Instructions to follow: Take every line from the material that has the word "center" in it.

Supplied material:
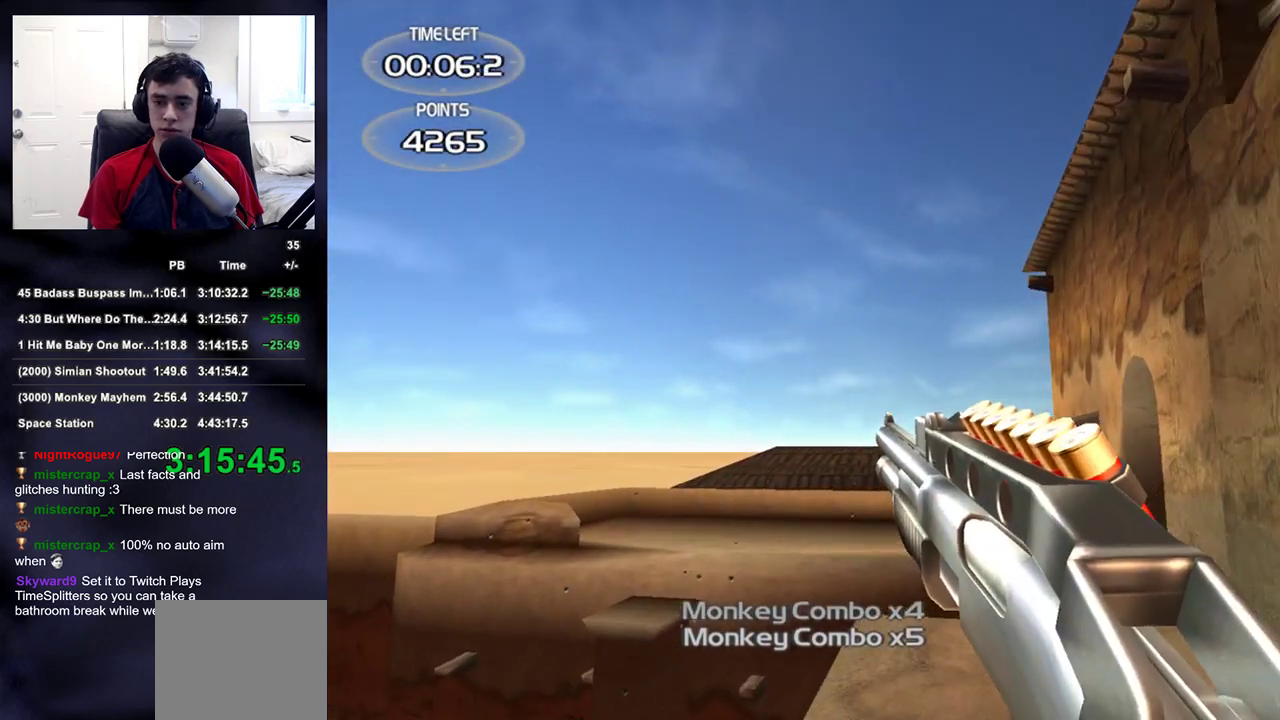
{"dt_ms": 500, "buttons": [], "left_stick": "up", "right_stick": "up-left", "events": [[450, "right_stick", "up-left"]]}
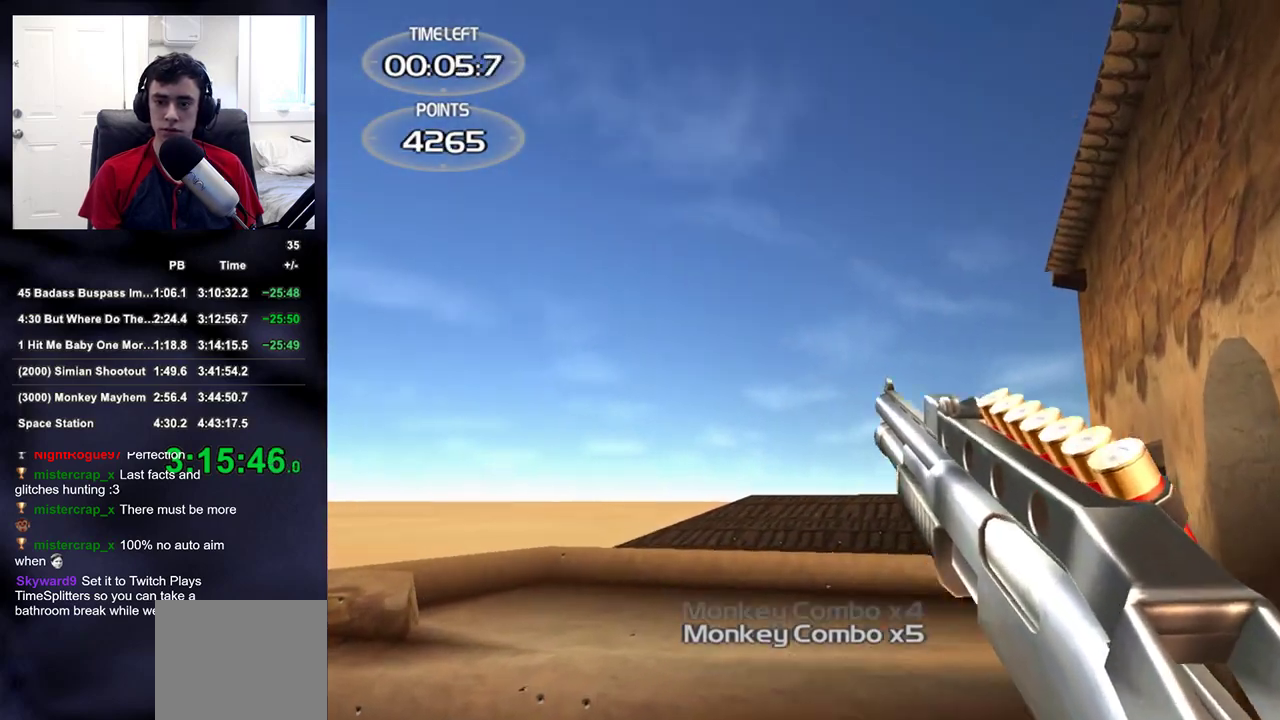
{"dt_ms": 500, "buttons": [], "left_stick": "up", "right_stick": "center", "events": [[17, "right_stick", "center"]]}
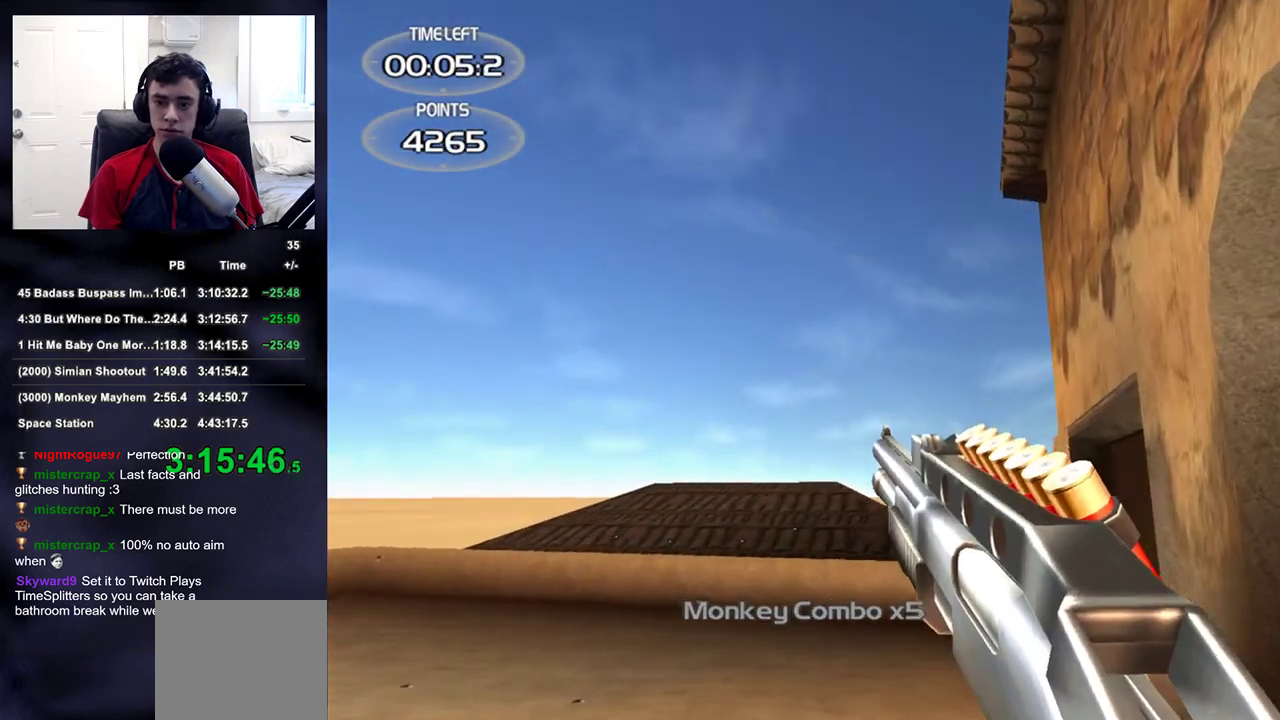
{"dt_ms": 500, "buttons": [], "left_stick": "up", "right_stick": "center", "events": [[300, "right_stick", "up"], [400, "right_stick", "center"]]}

Written answer:
{"dt_ms": 500, "buttons": [], "left_stick": "up", "right_stick": "center", "events": [[17, "right_stick", "center"]]}
{"dt_ms": 500, "buttons": [], "left_stick": "up", "right_stick": "center", "events": [[300, "right_stick", "up"], [400, "right_stick", "center"]]}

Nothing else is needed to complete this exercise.